▶ Required work: Within the entries underneath, how many lines include the string "than"? State only the number.

▶ Pictures paired with source code:
+++++

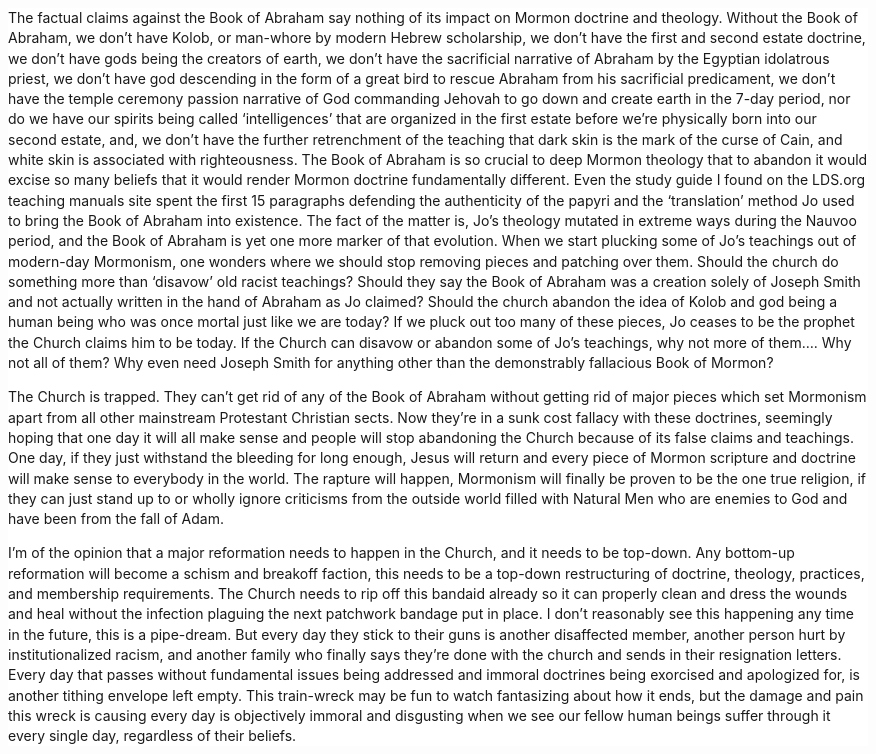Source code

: 
The factual claims against the Book of Abraham say nothing of its impact
on Mormon doctrine and theology. Without the Book of Abraham, we don’t
have Kolob, or man-whore by modern Hebrew scholarship, we don’t have the
first and second estate doctrine, we don’t have gods being the creators
of earth, we don’t have the sacrificial narrative of Abraham by the
Egyptian idolatrous priest, we don’t have god descending in the form of
a great bird to rescue Abraham from his sacrificial predicament, we
don’t have the temple ceremony passion narrative of God commanding
Jehovah to go down and create earth in the 7-day period, nor do we have
our spirits being called ‘intelligences’ that are organized in the first
estate before we’re physically born into our second estate, and, we
don’t have the further retrenchment of the teaching that dark skin is
the mark of the curse of Cain, and white skin is associated with
righteousness. The Book of Abraham is so crucial to deep Mormon theology
that to abandon it would excise so many beliefs that it would render
Mormon doctrine fundamentally different. Even the study guide I found on
the LDS.org teaching manuals site spent the first 15 paragraphs
defending the authenticity of the papyri and the ‘translation’ method Jo
used to bring the Book of Abraham into existence. The fact of the matter
is, Jo’s theology mutated in extreme ways during the Nauvoo period, and
the Book of Abraham is yet one more marker of that evolution. When we
start plucking some of Jo’s teachings out of modern-day Mormonism, one
wonders where we should stop removing pieces and patching over them.
Should the church do something more than ‘disavow’ old racist teachings?
Should they say the Book of Abraham was a creation solely of Joseph
Smith and not actually written in the hand of Abraham as Jo claimed?
Should the church abandon the idea of Kolob and god being a human being
who was once mortal just like we are today? If we pluck out too many of
these pieces, Jo ceases to be the prophet the Church claims him to be
today. If the Church can disavow or abandon some of Jo’s teachings, why
not more of them…. Why not all of them? Why even need Joseph Smith for
anything other than the demonstrably fallacious Book of Mormon?

The Church is trapped. They can’t get rid of any of the Book of Abraham
without getting rid of major pieces which set Mormonism apart from all
other mainstream Protestant Christian sects. Now they’re in a sunk cost
fallacy with these doctrines, seemingly hoping that one day it will all
make sense and people will stop abandoning the Church because of its
false claims and teachings. One day, if they just withstand the bleeding
for long enough, Jesus will return and every piece of Mormon scripture
and doctrine will make sense to everybody in the world. The rapture will
happen, Mormonism will finally be proven to be the one true religion, if
they can just stand up to or wholly ignore criticisms from the outside
world filled with Natural Men who are enemies to God and have been from
the fall of Adam.

I’m of the opinion that a major reformation needs to happen in the
Church, and it needs to be top-down. Any bottom-up reformation will
become a schism and breakoff faction, this needs to be a top-down
restructuring of doctrine, theology, practices, and membership
requirements. The Church needs to rip off this bandaid already so it can
properly clean and dress the wounds and heal without the infection
plaguing the next patchwork bandage put in place. I don’t reasonably see
this happening any time in the future, this is a pipe-dream. But every
day they stick to their guns is another disaffected member, another
person hurt by institutionalized racism, and another family who finally
says they’re done with the church and sends in their resignation
letters. Every day that passes without fundamental issues being
addressed and immoral doctrines being exorcised and apologized for, is
another tithing envelope left empty. This train-wreck may be fun to
watch fantasizing about how it ends, but the damage and pain this wreck
is causing every day is objectively immoral and disgusting when we see
our fellow human beings suffer through it every single day, regardless
of their beliefs.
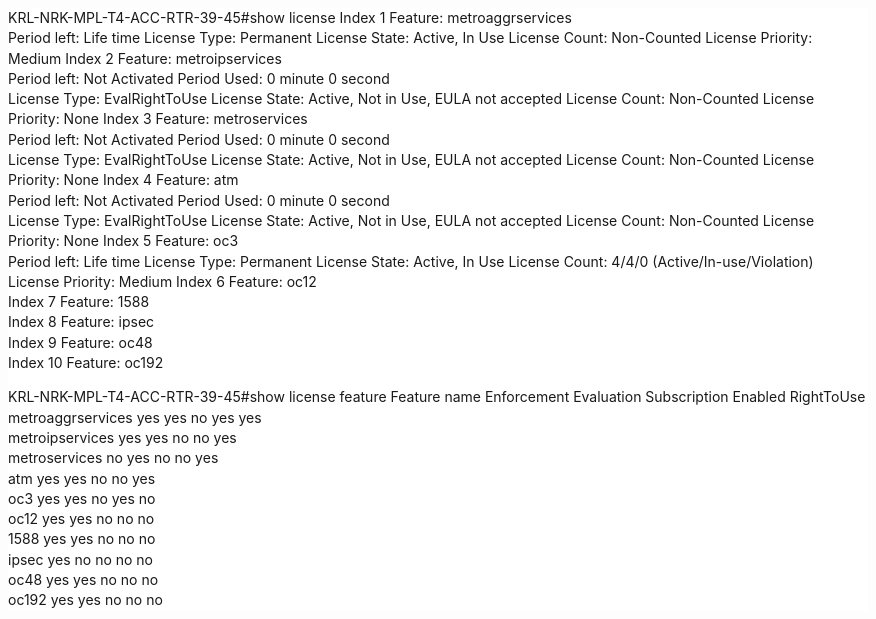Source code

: 
KRL-NRK-MPL-T4-ACC-RTR-39-45#show license
Index 1 Feature: metroaggrservices              
	Period left: Life time
	License Type: Permanent
	License State: Active, In Use
	License Count: Non-Counted
	License Priority: Medium
Index 2 Feature: metroipservices                
	Period left: Not Activated
	Period Used: 0  minute  0  second  
	License Type: EvalRightToUse
	License State: Active, Not in Use, EULA not accepted
	License Count: Non-Counted
	License Priority: None
Index 3 Feature: metroservices                  
	Period left: Not Activated
	Period Used: 0  minute  0  second  
	License Type: EvalRightToUse
	License State: Active, Not in Use, EULA not accepted
	License Count: Non-Counted
	License Priority: None
Index 4 Feature: atm                            
	Period left: Not Activated
	Period Used: 0  minute  0  second  
	License Type: EvalRightToUse
	License State: Active, Not in Use, EULA not accepted
	License Count: Non-Counted
	License Priority: None
Index 5 Feature: oc3                            
	Period left: Life time
	License Type: Permanent
	License State: Active, In Use
	License Count: 4/4/0  (Active/In-use/Violation)
	License Priority: Medium
Index 6 Feature: oc12                           
Index 7 Feature: 1588                           
Index 8 Feature: ipsec                          
Index 9 Feature: oc48                           
Index 10 Feature: oc192                          

KRL-NRK-MPL-T4-ACC-RTR-39-45#show license feature
Feature name             Enforcement  Evaluation  Subscription   Enabled  RightToUse 
metroaggrservices        yes          yes         no             yes      yes        
metroipservices          yes          yes         no             no       yes        
metroservices            no           yes         no             no       yes        
atm                      yes          yes         no             no       yes        
oc3                      yes          yes         no             yes      no         
oc12                     yes          yes         no             no       no         
1588                     yes          yes         no             no       no         
ipsec                    yes          no          no             no       no         
oc48                     yes          yes         no             no       no         
oc192                    yes          yes         no             no       no         
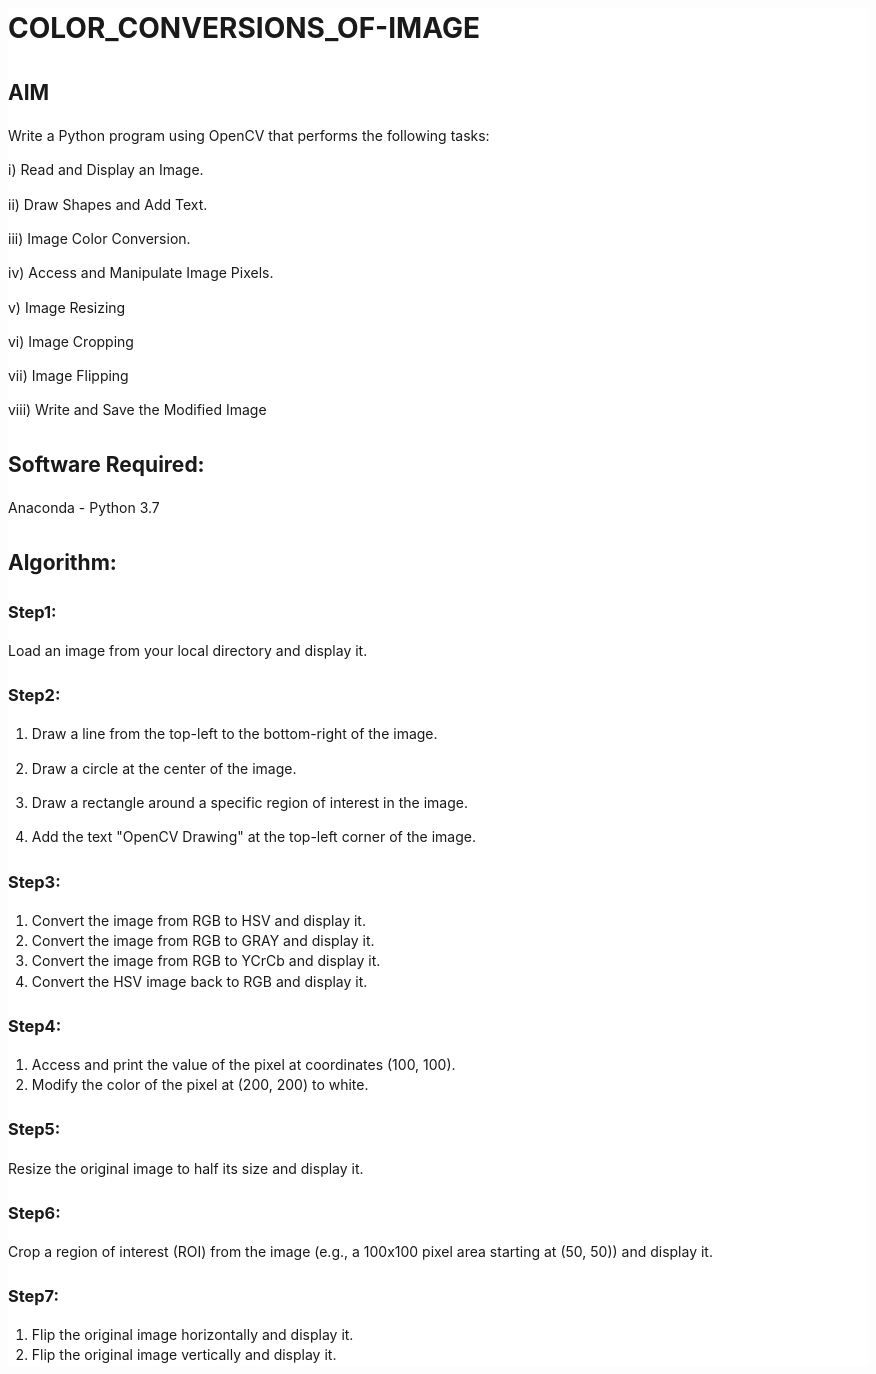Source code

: # COLOR_CONVERSIONS_OF-IMAGE
## AIM
Write a Python program using OpenCV that performs the following tasks:

i) Read and Display an Image.

ii) Draw Shapes and Add Text.

iii) Image Color Conversion.

iv) Access and Manipulate Image Pixels.

v) Image Resizing

vi) Image Cropping

vii) Image Flipping

viii)	Write and Save the Modified Image


## Software Required:
Anaconda - Python 3.7
## Algorithm:
### Step1:
Load an image from your local directory and display it.
### Step2:
1.  Draw a line from the top-left to the bottom-right of the image.

2.	Draw a circle at the center of the image.

3.	Draw a rectangle around a specific region of interest in the image.

4.	Add the text "OpenCV Drawing" at the top-left corner of the image.

### Step3:
1.	Convert the image from RGB to HSV and display it.
2.	Convert the image from RGB to GRAY and display it.
3.	Convert the image from RGB to YCrCb and display it.
4.	Convert the HSV image back to RGB and display it.

### Step4:
1.	Access and print the value of the pixel at coordinates (100, 100).
2.	Modify the color of the pixel at (200, 200) to white.

### Step5:
Resize the original image to half its size and display it.
### Step6:
Crop a region of interest (ROI) from the image (e.g., a 100x100 pixel area starting at (50, 50)) and display it.
### Step7:
1.	Flip the original image horizontally and display it.
2.	Flip the original image vertically and display it.
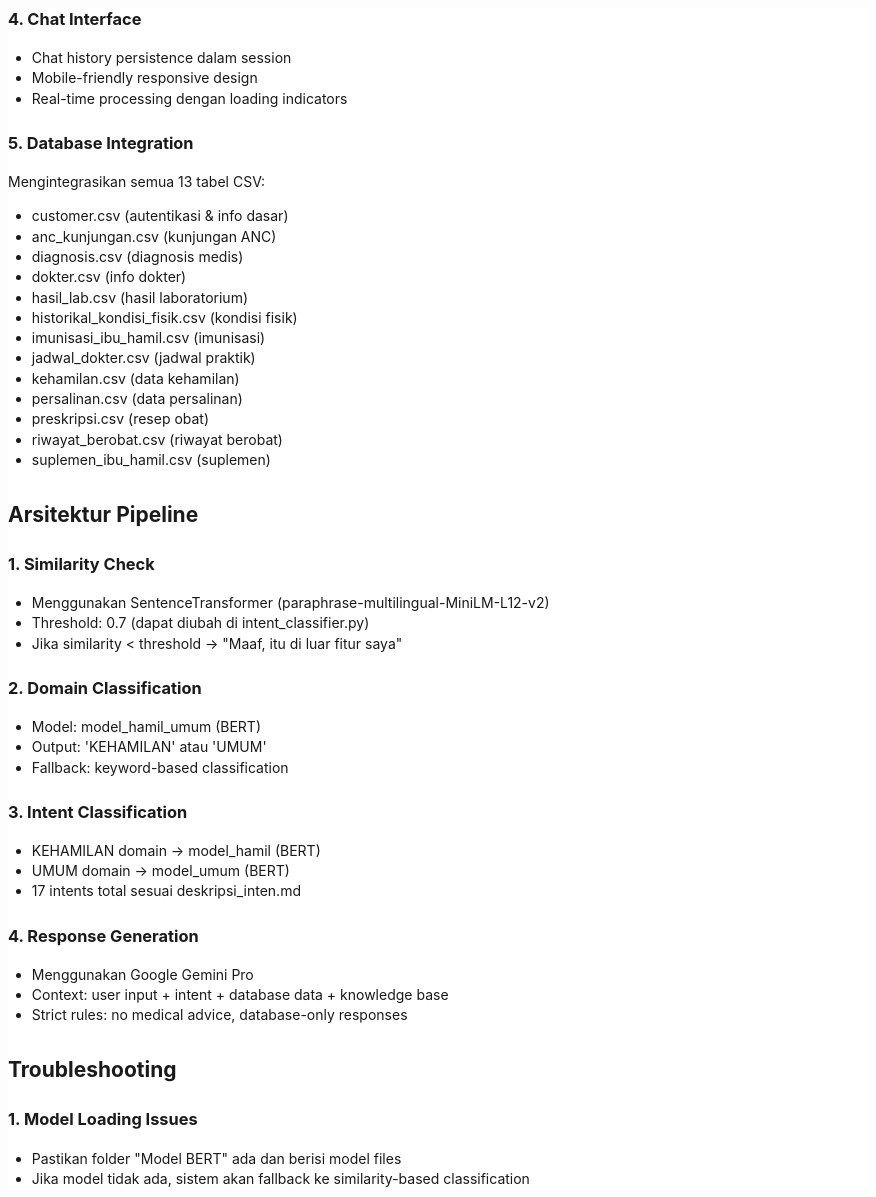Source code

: ### 4. Chat Interface
- Chat history persistence dalam session
- Mobile-friendly responsive design
- Real-time processing dengan loading indicators

### 5. Database Integration
Mengintegrasikan semua 13 tabel CSV:
- customer.csv (autentikasi & info dasar)
- anc_kunjungan.csv (kunjungan ANC)
- diagnosis.csv (diagnosis medis)
- dokter.csv (info dokter)
- hasil_lab.csv (hasil laboratorium)
- historikal_kondisi_fisik.csv (kondisi fisik)
- imunisasi_ibu_hamil.csv (imunisasi)
- jadwal_dokter.csv (jadwal praktik)
- kehamilan.csv (data kehamilan)
- persalinan.csv (data persalinan)
- preskripsi.csv (resep obat)
- riwayat_berobat.csv (riwayat berobat)
- suplemen_ibu_hamil.csv (suplemen)

## Arsitektur Pipeline

### 1. Similarity Check
- Menggunakan SentenceTransformer (paraphrase-multilingual-MiniLM-L12-v2)
- Threshold: 0.7 (dapat diubah di intent_classifier.py)
- Jika similarity < threshold → "Maaf, itu di luar fitur saya"

### 2. Domain Classification
- Model: model_hamil_umum (BERT)
- Output: 'KEHAMILAN' atau 'UMUM'
- Fallback: keyword-based classification

### 3. Intent Classification
- KEHAMILAN domain → model_hamil (BERT)
- UMUM domain → model_umum (BERT)
- 17 intents total sesuai deskripsi_inten.md

### 4. Response Generation
- Menggunakan Google Gemini Pro
- Context: user input + intent + database data + knowledge base
- Strict rules: no medical advice, database-only responses

## Troubleshooting

### 1. Model Loading Issues
- Pastikan folder "Model BERT" ada dan berisi model files
- Jika model tidak ada, sistem akan fallback ke similarity-based classification
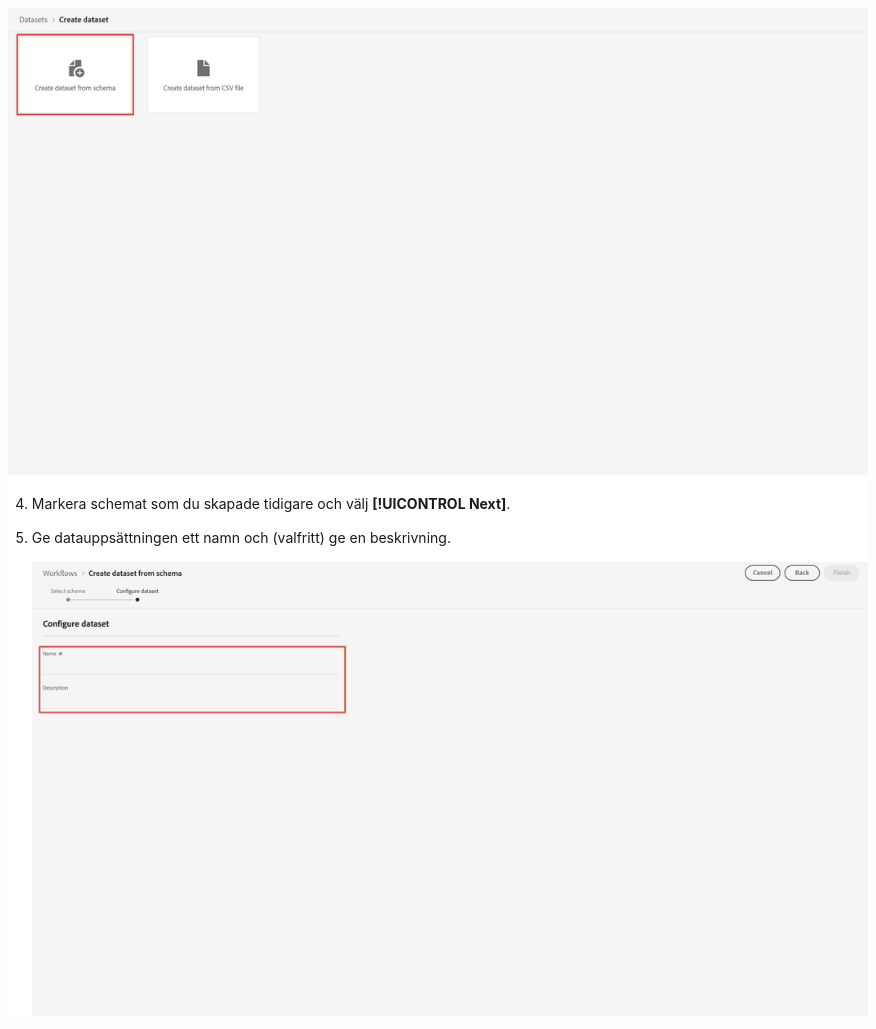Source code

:    ![Skapa datauppsättning från schema](./assets/create-dataset-from-schema.png)

4. Markera schemat som du skapade tidigare och välj **[!UICONTROL Next]**.

5. Ge datauppsättningen ett namn och (valfritt) ge en beskrivning.

   ![Namndatauppsättning](./assets/name-your-datatest.png)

+++++

▶ Output of the task: 2